----- Data for this task

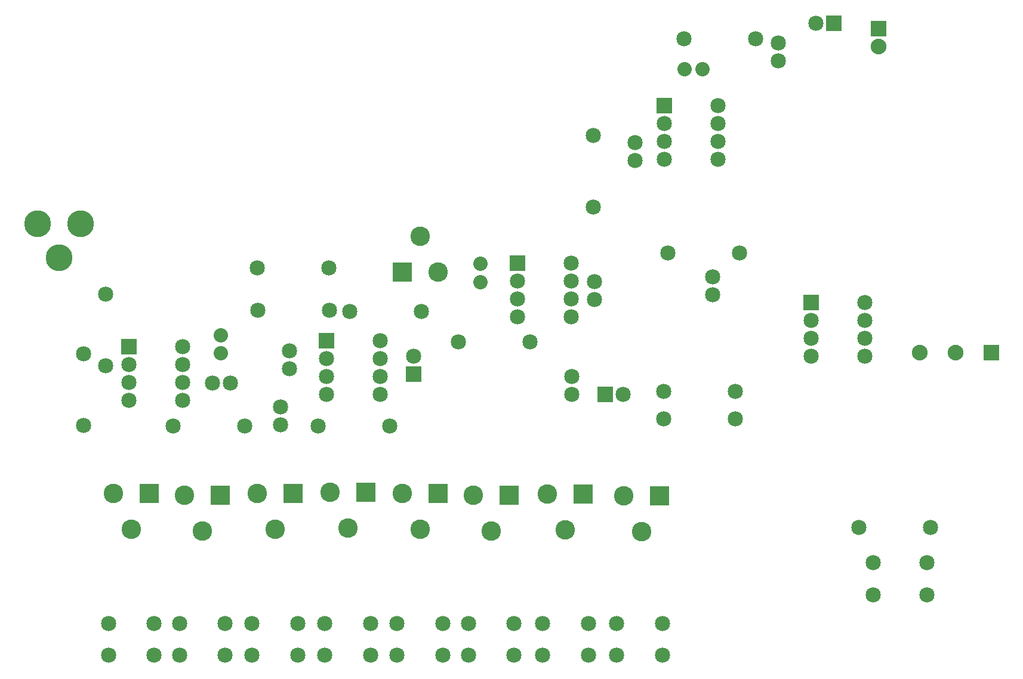
<source format=gbs>
G04 MADE WITH FRITZING*
G04 WWW.FRITZING.ORG*
G04 DOUBLE SIDED*
G04 HOLES PLATED*
G04 CONTOUR ON CENTER OF CONTOUR VECTOR*
%ASAXBY*%
%FSLAX23Y23*%
%MOIN*%
%OFA0B0*%
%SFA1.0B1.0*%
%ADD10C,0.150000*%
%ADD11C,0.085000*%
%ADD12C,0.109000*%
%ADD13C,0.080000*%
%ADD14C,0.088000*%
%ADD15R,0.085000X0.085000*%
%ADD16R,0.109000X0.109000*%
%ADD17R,0.088000X0.088000*%
%LNMASK0*%
G90*
G70*
G54D10*
X492Y3156D03*
X252Y3156D03*
X372Y2966D03*
G54D11*
X760Y2471D03*
X1060Y2471D03*
X760Y2371D03*
X1060Y2371D03*
X760Y2271D03*
X1060Y2271D03*
X760Y2171D03*
X1060Y2171D03*
X1865Y2502D03*
X2165Y2502D03*
X1865Y2402D03*
X2165Y2402D03*
X1865Y2302D03*
X2165Y2302D03*
X1865Y2202D03*
X2165Y2202D03*
X4572Y2715D03*
X4872Y2715D03*
X4572Y2615D03*
X4872Y2615D03*
X4572Y2515D03*
X4872Y2515D03*
X4572Y2415D03*
X4872Y2415D03*
X2932Y2936D03*
X3232Y2936D03*
X2932Y2836D03*
X3232Y2836D03*
X2932Y2736D03*
X3232Y2736D03*
X2932Y2636D03*
X3232Y2636D03*
X3751Y3815D03*
X4051Y3815D03*
X3751Y3715D03*
X4051Y3715D03*
X3751Y3615D03*
X4051Y3615D03*
X3751Y3515D03*
X4051Y3515D03*
G54D12*
X674Y1649D03*
X874Y1649D03*
X774Y1449D03*
X1071Y1641D03*
X1271Y1641D03*
X1171Y1441D03*
X1477Y1649D03*
X1677Y1649D03*
X1577Y1449D03*
X1884Y1657D03*
X2084Y1657D03*
X1984Y1457D03*
X2287Y1649D03*
X2487Y1649D03*
X2387Y1449D03*
X2684Y1641D03*
X2884Y1641D03*
X2784Y1441D03*
X3099Y1645D03*
X3299Y1645D03*
X3199Y1445D03*
X3525Y1637D03*
X3725Y1637D03*
X3625Y1437D03*
G54D11*
X3741Y746D03*
X3485Y746D03*
X3741Y924D03*
X3485Y924D03*
X3327Y746D03*
X3071Y746D03*
X3327Y924D03*
X3071Y924D03*
X2912Y746D03*
X2656Y746D03*
X2912Y924D03*
X2656Y924D03*
X2515Y746D03*
X2259Y746D03*
X2515Y924D03*
X2259Y924D03*
X2111Y746D03*
X1855Y746D03*
X2111Y924D03*
X1855Y924D03*
X1705Y746D03*
X1449Y746D03*
X1705Y924D03*
X1449Y924D03*
X1298Y746D03*
X1043Y746D03*
X1298Y924D03*
X1043Y924D03*
X902Y746D03*
X646Y746D03*
X902Y924D03*
X646Y924D03*
X4262Y4190D03*
X3862Y4190D03*
X1226Y2268D03*
X1326Y2268D03*
X3355Y3649D03*
X3355Y3249D03*
X3589Y3509D03*
X3589Y3609D03*
X1478Y2910D03*
X1878Y2910D03*
X1609Y2034D03*
X1609Y2134D03*
X1006Y2026D03*
X1406Y2026D03*
X1480Y2672D03*
X1880Y2672D03*
X3235Y2202D03*
X3235Y2302D03*
X1657Y2346D03*
X1657Y2446D03*
X506Y2031D03*
X506Y2431D03*
X4388Y4067D03*
X4388Y4167D03*
X3362Y2733D03*
X3362Y2833D03*
X4021Y2861D03*
X4021Y2761D03*
X1818Y2026D03*
X2218Y2026D03*
X630Y2364D03*
X630Y2764D03*
G54D13*
X1274Y2534D03*
X1274Y2434D03*
G54D14*
X5576Y2436D03*
X5376Y2436D03*
X5176Y2436D03*
G54D11*
X3772Y2994D03*
X4172Y2994D03*
X2395Y2668D03*
X1995Y2668D03*
X2351Y2315D03*
X2351Y2415D03*
X3747Y2219D03*
X4147Y2219D03*
X4147Y2065D03*
X3747Y2065D03*
X4698Y4275D03*
X4598Y4275D03*
X3422Y2202D03*
X3522Y2202D03*
G54D14*
X4949Y4247D03*
X4949Y4147D03*
G54D13*
X2724Y2932D03*
X2724Y2831D03*
X3865Y4020D03*
X3965Y4020D03*
G54D11*
X4917Y1263D03*
X5217Y1263D03*
X5237Y1460D03*
X4837Y1460D03*
X4918Y1084D03*
X5218Y1084D03*
X3000Y2496D03*
X2600Y2496D03*
G54D12*
X2489Y2887D03*
X2289Y2887D03*
X2389Y3087D03*
G54D15*
X760Y2471D03*
X1865Y2502D03*
X4572Y2715D03*
X2932Y2936D03*
X3751Y3815D03*
G54D16*
X874Y1649D03*
X1271Y1641D03*
X1677Y1649D03*
X2084Y1657D03*
X2487Y1649D03*
X2884Y1641D03*
X3299Y1645D03*
X3725Y1637D03*
G54D17*
X5576Y2436D03*
G54D15*
X2351Y2315D03*
X4698Y4275D03*
X3422Y2202D03*
G54D17*
X4949Y4247D03*
G54D16*
X2289Y2887D03*
G04 End of Mask0*
M02*
</source>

----------

Exercise description.
Look back at the data above. Transcribe exactly the lines starting at the line that contains "X630Y2764D03*" and ending at the line that contains "X3865Y4020D03*".

Result.
X630Y2764D03*
G54D13*
X1274Y2534D03*
X1274Y2434D03*
G54D14*
X5576Y2436D03*
X5376Y2436D03*
X5176Y2436D03*
G54D11*
X3772Y2994D03*
X4172Y2994D03*
X2395Y2668D03*
X1995Y2668D03*
X2351Y2315D03*
X2351Y2415D03*
X3747Y2219D03*
X4147Y2219D03*
X4147Y2065D03*
X3747Y2065D03*
X4698Y4275D03*
X4598Y4275D03*
X3422Y2202D03*
X3522Y2202D03*
G54D14*
X4949Y4247D03*
X4949Y4147D03*
G54D13*
X2724Y2932D03*
X2724Y2831D03*
X3865Y4020D03*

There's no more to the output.